## 取り組む課題
• 1. アルの翼をめぐる文章で二重かぎかっこ『』に入っている語句を、重複を除いてすべて書き出してください。
• 2. アルの翼をめぐる文章について、次の問いに答えてください。
(a) ヒナはゲヘナで何を務めているか。
(b) 黒い翼が霧散したあと、アルの背中に生えた翼は何色か。
(c) 『天使化』は、どこの生徒がどんな時にのみ現れるとされているか。
• 3. アルの翼をめぐる文章の続きを、ヒナの最後のせりふの後から書いてください。

## ページ抜粋
==================================================

ヒナ「あれはまさか……ゲヘナに伝わる『悪魔化』!?」
ゲヘナの風紀委員長、ヒナちゃんが驚愕の声を上げる
たしか前に古い文献で読んだことがある
ゲヘナの生徒が極限状態で、自身の「悪魔」を受け入れ…根源的な混沌へと回帰する現象
その翼は、見る者を畏怖させる絶対的な「悪魔」の象徴 - 12二次元好きの匿名さん25/12/04(木) 23:16:07
これ誰の視点?
- 13二次元好きの匿名さん25/12/04(木) 23:17:02
デビルメイクライのデビルトリガー?
- 14二次元好きの匿名さん25/12/04(木) 23:18:53
でも、それだけじゃなかった
黒い翼が粒子となって霧散したかと思うと、今度は――
ファサァ……ッ!
目が眩むような純白
アルちゃんの背中から、光り輝く白い羽を持つ…美しい翼が生え変わった
ミカ「あれは……『天使化』? でもなんで、ゲヘナ生のあの子が!?」
私は思わず叫んでいた
あれは私たちトリニティの生徒が、崇高な精神に達した時にのみ現れるとされる伝承上の奇跡…ゲヘナの『悪魔化』とは相反するもの
なぜ、無法者の彼女に? - 15二次元好きの匿名さん25/12/04(木) 23:21:44
ヒナちゃんが震える声で解説する
ヒナ「相反する二つの性質……ゲヘナの『自由と混沌』とトリニティの『秩序と慈愛』…本来決して交わらないはずの二つの神秘が、彼女の中で衝突し…融合しているとでもいうの……?」

==================================================

## 元データ
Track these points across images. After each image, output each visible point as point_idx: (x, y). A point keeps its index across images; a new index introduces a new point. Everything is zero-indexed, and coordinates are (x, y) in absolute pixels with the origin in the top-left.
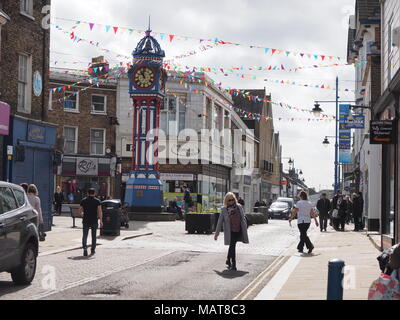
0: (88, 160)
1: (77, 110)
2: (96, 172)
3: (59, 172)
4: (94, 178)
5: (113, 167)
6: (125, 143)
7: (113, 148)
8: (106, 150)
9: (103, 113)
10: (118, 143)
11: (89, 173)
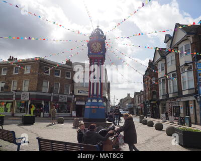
0: (63, 96)
1: (60, 77)
2: (66, 101)
3: (52, 100)
4: (65, 103)
5: (73, 99)
6: (78, 90)
7: (73, 92)
8: (70, 92)
9: (70, 78)
10: (75, 90)
11: (63, 101)
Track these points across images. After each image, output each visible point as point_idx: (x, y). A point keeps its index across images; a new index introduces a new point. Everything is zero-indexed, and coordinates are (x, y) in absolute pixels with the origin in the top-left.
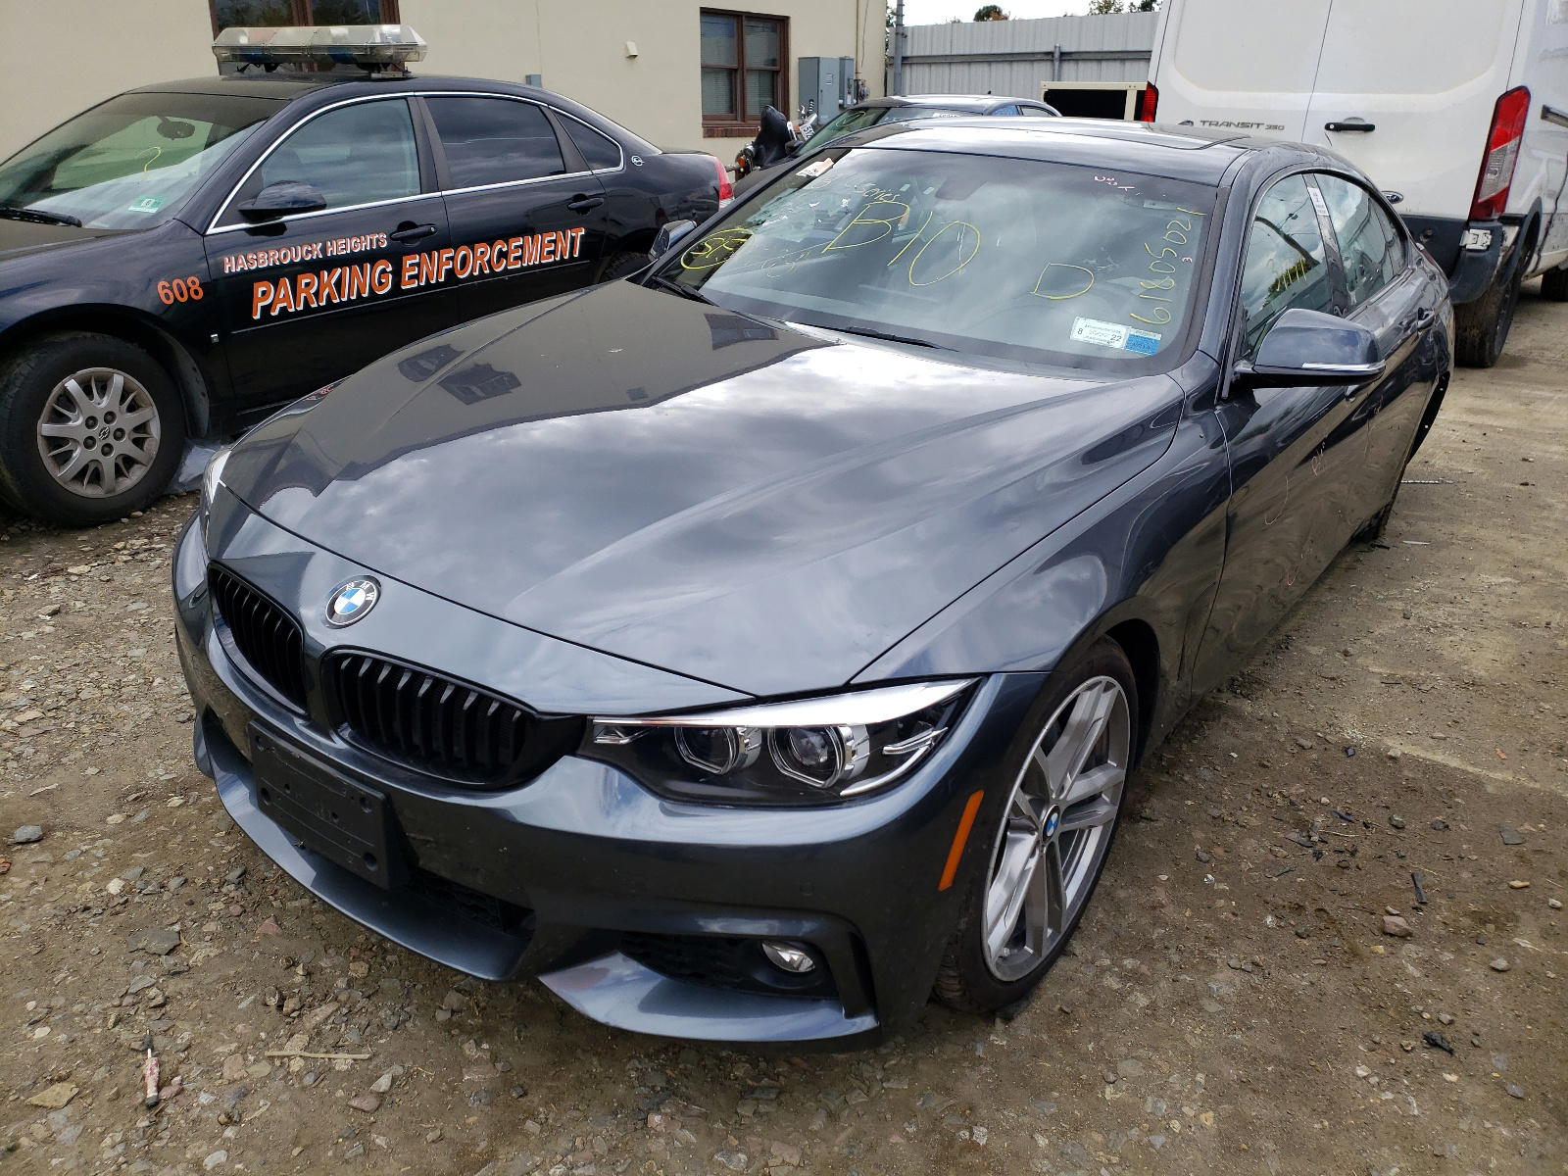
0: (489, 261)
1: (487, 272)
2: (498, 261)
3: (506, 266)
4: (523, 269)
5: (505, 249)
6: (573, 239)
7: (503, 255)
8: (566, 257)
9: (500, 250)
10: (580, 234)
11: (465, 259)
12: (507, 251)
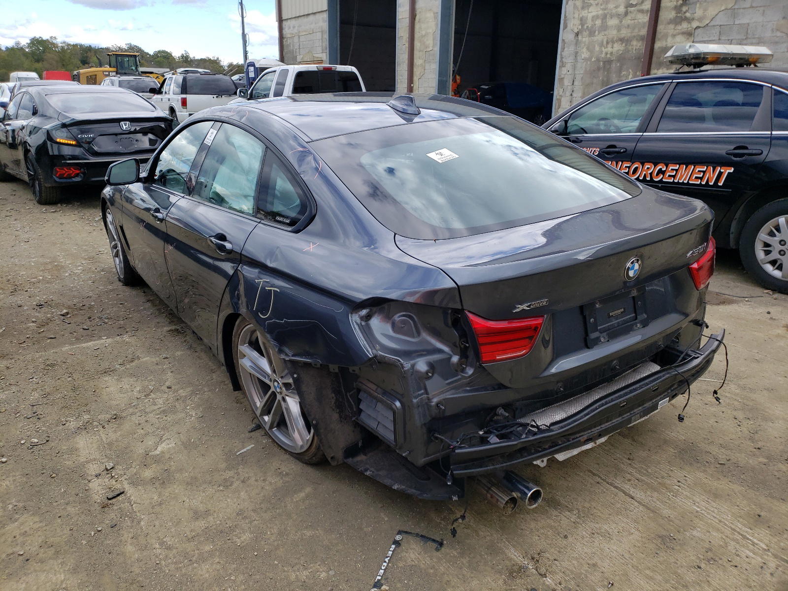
0: (651, 174)
1: (648, 179)
2: (657, 174)
3: (662, 178)
4: (673, 183)
5: (664, 169)
6: (720, 174)
7: (660, 172)
8: (711, 183)
9: (661, 169)
10: (728, 171)
11: (636, 170)
12: (665, 171)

==================================================

## 解答一覧
• 1.
悪魔化
天使化
自由と混沌
秩序と慈愛

• 2.
(a) 風紀委員長
(b) 純白（白）
(c) トリニティの生徒が、崇高な精神に達した時

• 3.
そして…奇跡は完成する
白と黒の光が交錯し、彼女の背には…右に禍々しい悪魔の翼、左に神々しい天使の翼が同時に出現した
その姿は、混沌でありながら秩序、悪でありながら善
キヴォトスの理を超越した、新たな存在の誕生だった - 16二次元好きの匿名さん25/12/04(木) 23:24:44
side ムツキ
「あはっ……! なにそれ、アルちゃん……!」
涙でぐしゃぐしゃになった顔で、私は笑っちゃった
だって、すごすぎるよ…あんなにカッコつけて
ドジ踏んで、でも誰よりも優しい私たちの社長が…今、神様みたいになってるんだもん
アルちゃんは、コートの裾をバサリと翻す
その瞳は、いつもの慌てふためく様子なんて微塵もない
冷徹で、それでいて熱い…ハードボイルドな光を宿している
アルちゃんから放たれる「圧」――カリスマと呼ぶにはあまりに強大な波動にさっきまで私たちを殺そうとしていた最強の敵が、恐怖で足を震わせて後ずさりしている - 17二次元好きの匿名さん25/12/04(木) 23:30:17
アルちゃんは愛銃をカチャリと構え直して…静かに、しかし戦場全体に響き渡る声で言った
アル『――私の大事な社員を、傷つけるじゃないわよ』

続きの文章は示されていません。